The automated localizer pattern:
- Define expected intermediate results for a known test input.
- Run each pipeline step and compare actual vs. expected.
- The first mismatch identifies the buggy step.
This is a formalized version of bisection debugging that can be run as part of a test suite.

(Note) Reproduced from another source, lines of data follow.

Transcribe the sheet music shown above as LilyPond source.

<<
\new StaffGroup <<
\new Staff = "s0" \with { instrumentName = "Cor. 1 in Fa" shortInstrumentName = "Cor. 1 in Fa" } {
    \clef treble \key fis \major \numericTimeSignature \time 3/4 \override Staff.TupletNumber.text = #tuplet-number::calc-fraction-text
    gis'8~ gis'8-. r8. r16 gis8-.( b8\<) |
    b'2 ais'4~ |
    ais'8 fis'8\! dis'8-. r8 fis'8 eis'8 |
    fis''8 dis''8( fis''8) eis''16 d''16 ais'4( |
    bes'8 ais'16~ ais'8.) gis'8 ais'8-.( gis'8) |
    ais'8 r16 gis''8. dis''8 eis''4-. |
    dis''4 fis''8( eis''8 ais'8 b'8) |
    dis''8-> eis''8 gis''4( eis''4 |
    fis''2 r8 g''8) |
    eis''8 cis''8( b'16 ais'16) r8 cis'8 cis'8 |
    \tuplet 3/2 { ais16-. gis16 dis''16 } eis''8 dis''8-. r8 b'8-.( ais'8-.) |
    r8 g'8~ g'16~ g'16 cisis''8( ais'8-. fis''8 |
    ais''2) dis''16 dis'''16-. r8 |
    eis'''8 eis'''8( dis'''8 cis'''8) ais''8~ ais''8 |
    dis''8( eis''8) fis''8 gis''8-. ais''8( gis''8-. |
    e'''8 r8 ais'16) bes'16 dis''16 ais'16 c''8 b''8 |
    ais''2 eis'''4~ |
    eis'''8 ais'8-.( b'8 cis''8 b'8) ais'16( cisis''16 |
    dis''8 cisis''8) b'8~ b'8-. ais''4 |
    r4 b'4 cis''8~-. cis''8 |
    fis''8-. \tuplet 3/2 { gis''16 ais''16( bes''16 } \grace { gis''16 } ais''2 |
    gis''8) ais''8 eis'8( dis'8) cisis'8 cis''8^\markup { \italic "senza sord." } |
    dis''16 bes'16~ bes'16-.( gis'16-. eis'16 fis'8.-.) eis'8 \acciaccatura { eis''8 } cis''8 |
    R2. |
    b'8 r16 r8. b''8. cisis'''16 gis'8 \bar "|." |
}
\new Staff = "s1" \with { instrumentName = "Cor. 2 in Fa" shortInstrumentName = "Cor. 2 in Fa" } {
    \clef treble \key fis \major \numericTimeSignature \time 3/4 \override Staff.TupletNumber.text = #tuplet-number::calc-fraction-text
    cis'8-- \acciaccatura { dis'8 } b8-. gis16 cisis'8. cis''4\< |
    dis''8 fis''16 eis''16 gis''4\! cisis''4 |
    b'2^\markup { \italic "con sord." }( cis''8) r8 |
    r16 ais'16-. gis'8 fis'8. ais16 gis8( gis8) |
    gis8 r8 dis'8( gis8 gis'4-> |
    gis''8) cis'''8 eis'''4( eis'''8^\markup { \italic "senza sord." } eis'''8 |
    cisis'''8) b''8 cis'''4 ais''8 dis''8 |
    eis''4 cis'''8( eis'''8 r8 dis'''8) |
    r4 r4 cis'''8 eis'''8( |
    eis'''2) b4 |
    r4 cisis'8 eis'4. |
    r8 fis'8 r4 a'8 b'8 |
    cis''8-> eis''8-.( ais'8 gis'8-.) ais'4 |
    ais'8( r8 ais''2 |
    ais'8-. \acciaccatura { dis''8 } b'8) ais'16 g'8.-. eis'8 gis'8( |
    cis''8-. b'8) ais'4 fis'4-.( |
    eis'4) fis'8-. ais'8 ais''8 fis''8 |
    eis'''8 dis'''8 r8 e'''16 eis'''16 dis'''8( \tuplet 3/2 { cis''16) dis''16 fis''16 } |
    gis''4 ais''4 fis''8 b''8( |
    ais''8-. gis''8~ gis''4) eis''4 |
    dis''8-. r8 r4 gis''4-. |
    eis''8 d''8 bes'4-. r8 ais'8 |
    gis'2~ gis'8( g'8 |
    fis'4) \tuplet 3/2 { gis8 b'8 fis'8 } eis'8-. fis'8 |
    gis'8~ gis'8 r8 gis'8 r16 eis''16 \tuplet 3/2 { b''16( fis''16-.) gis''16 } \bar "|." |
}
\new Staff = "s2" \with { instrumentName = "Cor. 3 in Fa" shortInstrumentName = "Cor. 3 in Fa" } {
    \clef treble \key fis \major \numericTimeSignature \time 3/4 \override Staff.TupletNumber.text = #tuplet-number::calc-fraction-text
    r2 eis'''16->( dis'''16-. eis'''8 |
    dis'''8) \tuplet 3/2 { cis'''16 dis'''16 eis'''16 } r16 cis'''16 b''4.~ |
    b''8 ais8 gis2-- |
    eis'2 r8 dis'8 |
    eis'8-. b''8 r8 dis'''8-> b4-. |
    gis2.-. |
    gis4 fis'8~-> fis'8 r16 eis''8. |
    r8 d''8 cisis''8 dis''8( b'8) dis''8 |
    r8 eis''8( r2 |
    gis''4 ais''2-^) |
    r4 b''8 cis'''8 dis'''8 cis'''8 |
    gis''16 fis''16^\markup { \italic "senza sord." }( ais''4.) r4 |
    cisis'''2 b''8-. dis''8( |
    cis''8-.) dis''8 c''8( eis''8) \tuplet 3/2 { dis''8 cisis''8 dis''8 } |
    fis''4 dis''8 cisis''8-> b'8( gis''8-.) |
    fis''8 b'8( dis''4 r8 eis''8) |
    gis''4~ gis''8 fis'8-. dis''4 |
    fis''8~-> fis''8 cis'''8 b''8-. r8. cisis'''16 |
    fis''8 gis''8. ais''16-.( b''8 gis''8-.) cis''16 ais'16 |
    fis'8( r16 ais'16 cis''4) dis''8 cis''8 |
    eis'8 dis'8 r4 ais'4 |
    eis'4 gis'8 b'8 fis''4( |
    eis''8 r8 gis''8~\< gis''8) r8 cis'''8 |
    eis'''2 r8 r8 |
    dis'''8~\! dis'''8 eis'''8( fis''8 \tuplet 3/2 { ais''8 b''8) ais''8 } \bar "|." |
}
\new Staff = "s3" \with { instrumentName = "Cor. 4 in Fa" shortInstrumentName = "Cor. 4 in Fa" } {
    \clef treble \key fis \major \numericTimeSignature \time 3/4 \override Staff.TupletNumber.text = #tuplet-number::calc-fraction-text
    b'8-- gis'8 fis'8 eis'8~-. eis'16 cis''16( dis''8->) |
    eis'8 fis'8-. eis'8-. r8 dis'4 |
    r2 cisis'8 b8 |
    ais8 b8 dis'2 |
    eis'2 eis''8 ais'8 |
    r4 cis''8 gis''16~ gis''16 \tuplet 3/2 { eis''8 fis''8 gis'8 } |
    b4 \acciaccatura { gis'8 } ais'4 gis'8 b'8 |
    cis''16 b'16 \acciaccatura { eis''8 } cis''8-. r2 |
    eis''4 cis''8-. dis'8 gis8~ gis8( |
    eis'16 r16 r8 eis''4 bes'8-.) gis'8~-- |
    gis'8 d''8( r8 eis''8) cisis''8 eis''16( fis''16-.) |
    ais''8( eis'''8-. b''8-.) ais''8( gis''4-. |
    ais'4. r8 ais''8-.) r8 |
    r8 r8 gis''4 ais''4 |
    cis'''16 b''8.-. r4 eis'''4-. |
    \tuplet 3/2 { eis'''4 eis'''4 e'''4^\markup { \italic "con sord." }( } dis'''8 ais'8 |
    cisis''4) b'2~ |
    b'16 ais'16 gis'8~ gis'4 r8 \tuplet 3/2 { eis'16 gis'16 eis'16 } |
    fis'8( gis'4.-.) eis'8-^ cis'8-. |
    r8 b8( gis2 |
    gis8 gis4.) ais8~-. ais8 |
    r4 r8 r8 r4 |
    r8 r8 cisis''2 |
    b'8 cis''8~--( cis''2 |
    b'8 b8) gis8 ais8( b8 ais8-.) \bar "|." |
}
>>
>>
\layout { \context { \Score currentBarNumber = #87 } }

In production ML pipelines, this pattern catches feature engineering bugs that corrupt data silently.
Expected Output
Testing transform_0 (to_lowercase): OK\nTesting transform_1 (strip_spaces): OK\nTesting transform_2 (remove_vowels): MISMATCH\n Input to this step: 'hello world'\n Output: 'hll wrld'\n Expected after all steps: 'hll-wrld'\nBug localized to step 2: remove_vowels\nExpected behavior: remove_vowels should also handle the hyphen replacement\nActual behavior: remove_vowels only removes vowels, hyphen replacement is missing from pipelineHints
Hint 1: Build a pipeline runner that saves the intermediate result after each step. Then compare the actual intermediate results against expected values to find the first divergence.
Hint 2: The key insight is that you do not need to understand each function — you just need to know what the correct output should be at each stage and find where actual diverges from expected.